WHAT THE TASK ASKS: Keep the pictures out, please, and set down every record exactly.

=-=-=

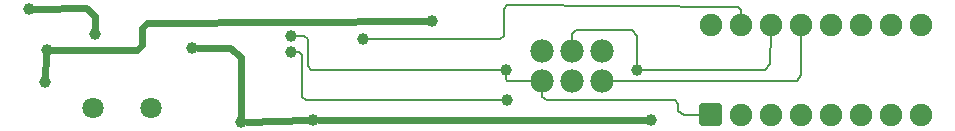
<source format=gbl>
G04 MADE WITH FRITZING*
G04 WWW.FRITZING.ORG*
G04 DOUBLE SIDED*
G04 HOLES PLATED*
G04 CONTOUR ON CENTER OF CONTOUR VECTOR*
%ASAXBY*%
%FSLAX23Y23*%
%MOIN*%
%OFA0B0*%
%SFA1.0B1.0*%
%ADD10C,0.070925*%
%ADD11C,0.070866*%
%ADD12C,0.075000*%
%ADD13C,0.078000*%
%ADD14C,0.039370*%
%ADD15C,0.024000*%
%ADD16C,0.008000*%
%ADD17C,0.020000*%
%LNCOPPER0*%
G90*
G70*
G54D10*
X591Y123D03*
G54D11*
X784Y123D03*
G54D12*
X2650Y99D03*
X2650Y399D03*
X2750Y99D03*
X2750Y399D03*
X2850Y99D03*
X2850Y399D03*
X2950Y99D03*
X2950Y399D03*
X3050Y99D03*
X3050Y399D03*
X3150Y99D03*
X3150Y399D03*
X3250Y99D03*
X3250Y399D03*
X3350Y99D03*
X3350Y399D03*
G54D13*
X2286Y313D03*
X2186Y313D03*
X2086Y313D03*
X2286Y313D03*
X2186Y313D03*
X2086Y313D03*
X2086Y213D03*
X2186Y213D03*
X2286Y213D03*
G54D14*
X430Y207D03*
X436Y315D03*
X1720Y411D03*
X1252Y309D03*
X1252Y363D03*
X1972Y147D03*
X1966Y249D03*
X922Y321D03*
X1492Y351D03*
X1084Y75D03*
X376Y453D03*
X1324Y81D03*
X598Y369D03*
X2452Y81D03*
X2404Y249D03*
G54D15*
X431Y226D02*
X435Y296D01*
D02*
X754Y387D02*
X754Y333D01*
D02*
X772Y405D02*
X754Y387D01*
D02*
X754Y333D02*
X736Y315D01*
D02*
X736Y315D02*
X455Y315D01*
D02*
X1701Y411D02*
X772Y405D01*
G54D16*
D02*
X1300Y147D02*
X1958Y147D01*
D02*
X1276Y309D02*
X1288Y297D01*
D02*
X1288Y159D02*
X1300Y147D01*
D02*
X1288Y297D02*
X1288Y159D01*
D02*
X1265Y309D02*
X1276Y309D01*
D02*
X1306Y351D02*
X1306Y261D01*
D02*
X1318Y249D02*
X1952Y249D01*
D02*
X1294Y363D02*
X1306Y351D01*
D02*
X1265Y363D02*
X1294Y363D01*
D02*
X1306Y261D02*
X1318Y249D01*
D02*
X2752Y447D02*
X2740Y459D01*
D02*
X1960Y453D02*
X1960Y363D01*
D02*
X2740Y459D02*
X1972Y465D01*
D02*
X1960Y363D02*
X1948Y351D01*
D02*
X1972Y465D02*
X1960Y453D01*
D02*
X1948Y351D02*
X1505Y351D01*
D02*
X2751Y422D02*
X2752Y447D01*
G54D15*
D02*
X2433Y81D02*
X1343Y81D01*
D02*
X1103Y76D02*
X1305Y81D01*
D02*
X598Y429D02*
X568Y454D01*
D02*
X598Y388D02*
X598Y429D01*
D02*
X568Y454D02*
X395Y453D01*
D02*
X1048Y321D02*
X1084Y291D01*
D02*
X1084Y291D02*
X1084Y94D01*
D02*
X941Y321D02*
X1048Y321D01*
G54D16*
D02*
X2938Y213D02*
X2310Y213D01*
D02*
X2950Y376D02*
X2950Y231D01*
D02*
X2950Y231D02*
X2938Y213D01*
D02*
X2086Y159D02*
X2086Y183D01*
D02*
X2542Y111D02*
X2542Y135D01*
D02*
X2542Y135D02*
X2530Y147D01*
D02*
X2560Y99D02*
X2542Y111D01*
D02*
X2104Y147D02*
X2086Y159D01*
D02*
X2627Y99D02*
X2560Y99D01*
D02*
X2530Y147D02*
X2104Y147D01*
D02*
X1966Y219D02*
X1966Y236D01*
D02*
X1972Y213D02*
X1966Y219D01*
D02*
X2061Y213D02*
X1972Y213D01*
D02*
X2386Y382D02*
X2200Y382D01*
D02*
X2188Y369D02*
X2187Y338D01*
D02*
X2200Y382D02*
X2188Y369D01*
D02*
X2404Y363D02*
X2386Y382D01*
D02*
X2404Y263D02*
X2404Y363D01*
D02*
X2830Y249D02*
X2423Y249D01*
D02*
X2850Y376D02*
X2848Y267D01*
D02*
X2848Y267D02*
X2830Y249D01*
G54D17*
X2622Y127D02*
X2677Y127D01*
X2677Y72D01*
X2622Y72D01*
X2622Y127D01*
D02*
G04 End of Copper0*
M02*
</source>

=-=-=

SOLVED PROBLEM:
<source format=gbl>
G04 MADE WITH FRITZING*
G04 WWW.FRITZING.ORG*
G04 DOUBLE SIDED*
G04 HOLES PLATED*
G04 CONTOUR ON CENTER OF CONTOUR VECTOR*
%ASAXBY*%
%FSLAX23Y23*%
%MOIN*%
%OFA0B0*%
%SFA1.0B1.0*%
%ADD10C,0.070925*%
%ADD11C,0.070866*%
%ADD12C,0.075000*%
%ADD13C,0.078000*%
%ADD14C,0.039370*%
%ADD15C,0.024000*%
%ADD16C,0.008000*%
%ADD17C,0.020000*%
%LNCOPPER0*%
G90*
G70*
G54D10*
X591Y123D03*
G54D11*
X784Y123D03*
G54D12*
X2650Y99D03*
X2650Y399D03*
X2750Y99D03*
X2750Y399D03*
X2850Y99D03*
X2850Y399D03*
X2950Y99D03*
X2950Y399D03*
X3050Y99D03*
X3050Y399D03*
X3150Y99D03*
X3150Y399D03*
X3250Y99D03*
X3250Y399D03*
X3350Y99D03*
X3350Y399D03*
G54D13*
X2286Y313D03*
X2186Y313D03*
X2086Y313D03*
X2286Y313D03*
X2186Y313D03*
X2086Y313D03*
X2086Y213D03*
X2186Y213D03*
X2286Y213D03*
G54D14*
X430Y207D03*
X436Y315D03*
X1720Y411D03*
X1252Y309D03*
X1252Y363D03*
X1972Y147D03*
X1966Y249D03*
X922Y321D03*
X1492Y351D03*
X1084Y75D03*
X376Y453D03*
X1324Y81D03*
X598Y369D03*
X2452Y81D03*
X2404Y249D03*
G54D15*
X431Y226D02*
X435Y296D01*
D02*
X754Y387D02*
X754Y333D01*
D02*
X772Y405D02*
X754Y387D01*
D02*
X754Y333D02*
X736Y315D01*
D02*
X736Y315D02*
X455Y315D01*
D02*
X1701Y411D02*
X772Y405D01*
G54D16*
D02*
X1300Y147D02*
X1958Y147D01*
D02*
X1276Y309D02*
X1288Y297D01*
D02*
X1288Y159D02*
X1300Y147D01*
D02*
X1288Y297D02*
X1288Y159D01*
D02*
X1265Y309D02*
X1276Y309D01*
D02*
X1306Y351D02*
X1306Y261D01*
D02*
X1318Y249D02*
X1952Y249D01*
D02*
X1294Y363D02*
X1306Y351D01*
D02*
X1265Y363D02*
X1294Y363D01*
D02*
X1306Y261D02*
X1318Y249D01*
D02*
X2752Y447D02*
X2740Y459D01*
D02*
X1960Y453D02*
X1960Y363D01*
D02*
X2740Y459D02*
X1972Y465D01*
D02*
X1960Y363D02*
X1948Y351D01*
D02*
X1972Y465D02*
X1960Y453D01*
D02*
X1948Y351D02*
X1505Y351D01*
D02*
X2751Y422D02*
X2752Y447D01*
G54D15*
D02*
X2433Y81D02*
X1343Y81D01*
D02*
X1103Y76D02*
X1305Y81D01*
D02*
X598Y429D02*
X568Y454D01*
D02*
X598Y388D02*
X598Y429D01*
D02*
X568Y454D02*
X395Y453D01*
D02*
X1048Y321D02*
X1084Y291D01*
D02*
X1084Y291D02*
X1084Y94D01*
D02*
X941Y321D02*
X1048Y321D01*
G54D16*
D02*
X2938Y213D02*
X2310Y213D01*
D02*
X2950Y376D02*
X2950Y231D01*
D02*
X2950Y231D02*
X2938Y213D01*
D02*
X2086Y159D02*
X2086Y183D01*
D02*
X2542Y111D02*
X2542Y135D01*
D02*
X2542Y135D02*
X2530Y147D01*
D02*
X2560Y99D02*
X2542Y111D01*
D02*
X2104Y147D02*
X2086Y159D01*
D02*
X2627Y99D02*
X2560Y99D01*
D02*
X2530Y147D02*
X2104Y147D01*
D02*
X1966Y219D02*
X1966Y236D01*
D02*
X1972Y213D02*
X1966Y219D01*
D02*
X2061Y213D02*
X1972Y213D01*
D02*
X2386Y382D02*
X2200Y382D01*
D02*
X2188Y369D02*
X2187Y338D01*
D02*
X2200Y382D02*
X2188Y369D01*
D02*
X2404Y363D02*
X2386Y382D01*
D02*
X2404Y263D02*
X2404Y363D01*
D02*
X2830Y249D02*
X2423Y249D01*
D02*
X2850Y376D02*
X2848Y267D01*
D02*
X2848Y267D02*
X2830Y249D01*
G54D17*
X2622Y127D02*
X2677Y127D01*
X2677Y72D01*
X2622Y72D01*
X2622Y127D01*
D02*
G04 End of Copper0*
M02*
</source>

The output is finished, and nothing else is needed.